*Reading passage*:
··········
Ally McBeal FOX Monday 9 pm/8 central

Episode Four Reviewed by Julie Hilden


November 29, 1999


The Farrah Sex

After dragging her paint-covered nipples over posterboard for Playboy videos, whacking in her abusive boyfriend's windows with a baseball bat (or so he claims), and humiliating herself on Letterman, Farrah Fawcett's logical next career move is - guest starring on Ally McBeal of course. Bear with me now.

I. Help Me Farrah, Help Me Get Her Out of My Heart

On this week's Ally, Billy goes from Georgia's arms into the arms of . . . Farrah. Unfortunately for him, Farrah is neither in her famous red nipple-bathing-suit, nor is she imitating Jackson Pollock in the nude. Instead, she's in turtlenecks and jackets, in her serious Angel - I mean, actress - incarnation. And, I have to admit, she really is an excellent Angel - I mean, actress - when she tries to be.

But I'm not sure you can trust my critical judgment, given how much I enjoyed the "Stuart Little" commercial. Especially the dancing parts. Stuart is also a fine actor, albeit a mouse.

On Ally, Farrah plays a super-babe who inherits the editor-in-chief spot at her elderly lover's "Beantown" magazine. For her first issue, she decides to do a lingerie spread of herself - thereby boosting circulation and infuriating the editorial staff, who first cruelly mock her and then conduct a mass sick-out so that she can't put out the magazine. She files a sexual harassment suit.

It's a weird "sexual favoritism retaliation" case - another of Ally's bizarre, backlash-y permutations of sexual harassment law, all of which seem designed to make us think the whole area of law is ridiculous. (Remember the suit by Plain Women against Sexy Women earlier this season? Same drill.)

How weird is this case? Let me count the ways.

First, the fact that Farrah is the boss would seem to seriously undermine, if not destroy, her claim. How can the environment be hostile if she has the hire/fire power to ultimately define it? This is a point that is made at trial, but it should have ended the case in motion practice long before.

Second, Farrah's Title VII claim should technically be against the corporate employer that permitted the hostile environment; not against her subordinates. But it's heavily implied that Farrah may have inherited the company, or part of it - and thus, is, um suing herself?

Third, I believe the law is unsettled as to whether sexual favoritism by the boss (promoting the one you boff) is also sexual harassment of other workers in the office. Query then (as lawyers say) whether the downfall of a sexual favorite can be sexual harassment of she who was boffed - or simply her comeuppance for the unfair advantage she received in the first place.

One could argue that those who live by the low-cut blouse, should die by the low-cut blouse. Who live by the miniskirt, should die by the miniskirt! Who live by the nipple-less bra, should . . . . Okay, I'm calmer now. I was about to storm my neighborhood Bastille (Wait, it's been replaced by a Starbucks! I can't even afford a croissant!)

These and other theoretical questions in sex harassment law will keep me, your trusty Reviewer, up tonight. When I'm not thinking of delectable sportscaster Tom Rinaldi, that is. But that's my private obsession. (Well, it was a moment ago).
··········
Dataset items:
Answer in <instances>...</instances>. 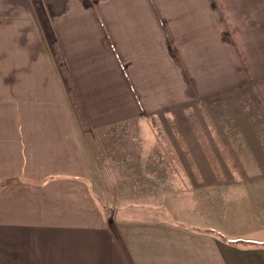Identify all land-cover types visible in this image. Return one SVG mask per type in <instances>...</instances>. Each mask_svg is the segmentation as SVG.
Masks as SVG:
<instances>
[{"label":"crops","instance_id":"crops-1","mask_svg":"<svg viewBox=\"0 0 264 264\" xmlns=\"http://www.w3.org/2000/svg\"><path fill=\"white\" fill-rule=\"evenodd\" d=\"M148 118L186 186L113 209L87 138ZM0 264H264V0H0Z\"/></svg>","mask_w":264,"mask_h":264},{"label":"rangeland","instance_id":"rangeland-1","mask_svg":"<svg viewBox=\"0 0 264 264\" xmlns=\"http://www.w3.org/2000/svg\"><path fill=\"white\" fill-rule=\"evenodd\" d=\"M157 125L149 118L125 121L87 138L94 187L107 206L114 209L124 202L159 201L162 193L185 188L180 179L187 166L168 165V160L181 156L182 151L168 153L167 134L157 133ZM187 184L191 186L187 188L198 186V182Z\"/></svg>","mask_w":264,"mask_h":264},{"label":"trees","instance_id":"trees-1","mask_svg":"<svg viewBox=\"0 0 264 264\" xmlns=\"http://www.w3.org/2000/svg\"><path fill=\"white\" fill-rule=\"evenodd\" d=\"M230 243H242V244H260L256 241H252V240H248V239H242V238H238V239H234V240H227Z\"/></svg>","mask_w":264,"mask_h":264}]
</instances>
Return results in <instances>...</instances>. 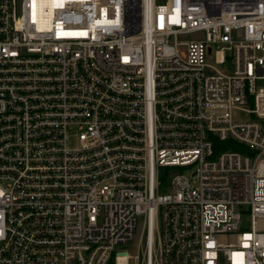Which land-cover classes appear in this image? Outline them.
<instances>
[{"label":"built area","instance_id":"obj_1","mask_svg":"<svg viewBox=\"0 0 264 264\" xmlns=\"http://www.w3.org/2000/svg\"><path fill=\"white\" fill-rule=\"evenodd\" d=\"M132 261L264 264V0H0V264Z\"/></svg>","mask_w":264,"mask_h":264},{"label":"rangeland","instance_id":"obj_2","mask_svg":"<svg viewBox=\"0 0 264 264\" xmlns=\"http://www.w3.org/2000/svg\"><path fill=\"white\" fill-rule=\"evenodd\" d=\"M196 37V35H187L184 36L183 39H194ZM240 118H245L244 115L239 116ZM143 231V220L142 218L138 219L137 222V232L133 238V241L131 244H126V245H119L117 246V250H123V251H128V253L130 255H139L140 258L142 257V249L143 246L141 247L139 239H140V235L141 232ZM131 264H136L135 261H132Z\"/></svg>","mask_w":264,"mask_h":264}]
</instances>
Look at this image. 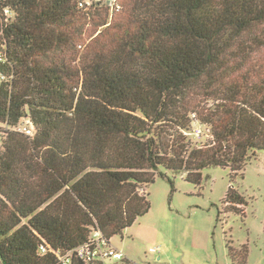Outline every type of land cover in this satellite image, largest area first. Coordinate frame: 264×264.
Listing matches in <instances>:
<instances>
[{
    "label": "trees",
    "instance_id": "obj_1",
    "mask_svg": "<svg viewBox=\"0 0 264 264\" xmlns=\"http://www.w3.org/2000/svg\"><path fill=\"white\" fill-rule=\"evenodd\" d=\"M0 124V264L122 235L160 168L200 186L264 151V0H0ZM224 204L246 203L230 185Z\"/></svg>",
    "mask_w": 264,
    "mask_h": 264
},
{
    "label": "rangeland",
    "instance_id": "obj_2",
    "mask_svg": "<svg viewBox=\"0 0 264 264\" xmlns=\"http://www.w3.org/2000/svg\"><path fill=\"white\" fill-rule=\"evenodd\" d=\"M114 2L108 3L111 6ZM95 28L90 26L82 33V43L94 38L89 36ZM200 125L195 120L192 130L186 132L193 145L211 139L202 125L200 138L191 134ZM19 126L24 128L29 123L22 120ZM159 172L165 176H157L156 182L146 189L151 202L149 213L112 239L113 246L131 263L233 264L230 248L239 251L246 246L247 264H264V151L252 156L244 175L233 180L231 170L222 167L205 169L200 186L163 168ZM230 185L245 199V205L237 206L243 213L226 209L224 199Z\"/></svg>",
    "mask_w": 264,
    "mask_h": 264
},
{
    "label": "built area",
    "instance_id": "obj_3",
    "mask_svg": "<svg viewBox=\"0 0 264 264\" xmlns=\"http://www.w3.org/2000/svg\"><path fill=\"white\" fill-rule=\"evenodd\" d=\"M104 1L110 2V0ZM16 130L28 136L32 135V131L27 127L22 128L19 126ZM203 132L204 128L200 125L195 126L191 134L200 138ZM185 134L187 135V133ZM157 251L158 249L154 250V252ZM40 253H53L60 264H134L119 249L113 246L112 239H108L98 230H93L87 241L72 251H55L47 245H42L40 246Z\"/></svg>",
    "mask_w": 264,
    "mask_h": 264
}]
</instances>
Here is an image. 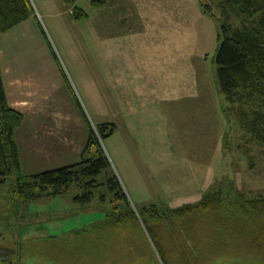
··········
*Tasks for this exercise*:
**A.** How many lines of the rows contain the string "trees", counting case? Give only the number.
**B.** Carry on the Ally McBeal review from the point where it stops.

*Expected answers*:
**A.** 2

**B.**
II. Billy: Pig In the City

Meanwhile, Farrah's case - meritless though it may be - is sending shock waves through Fish & Cage.

Farrah was initially represented by John and Billy, but she fires John after he starts stuttering like Porky Pig, and his shoes explode. I kid you not. This leaves Billy, a lone associate, to soldier on solo (examining all witnesses and ultimately doing the closing). Not to mention leaving Farrah with an all-blonde defense, always effective.

A little reality-check: At no real law firm would the associate get to do the whole trial once the client "fired" the partner. Instead, I think it's pretty likely the client might get "fired" right back. (It does happen.)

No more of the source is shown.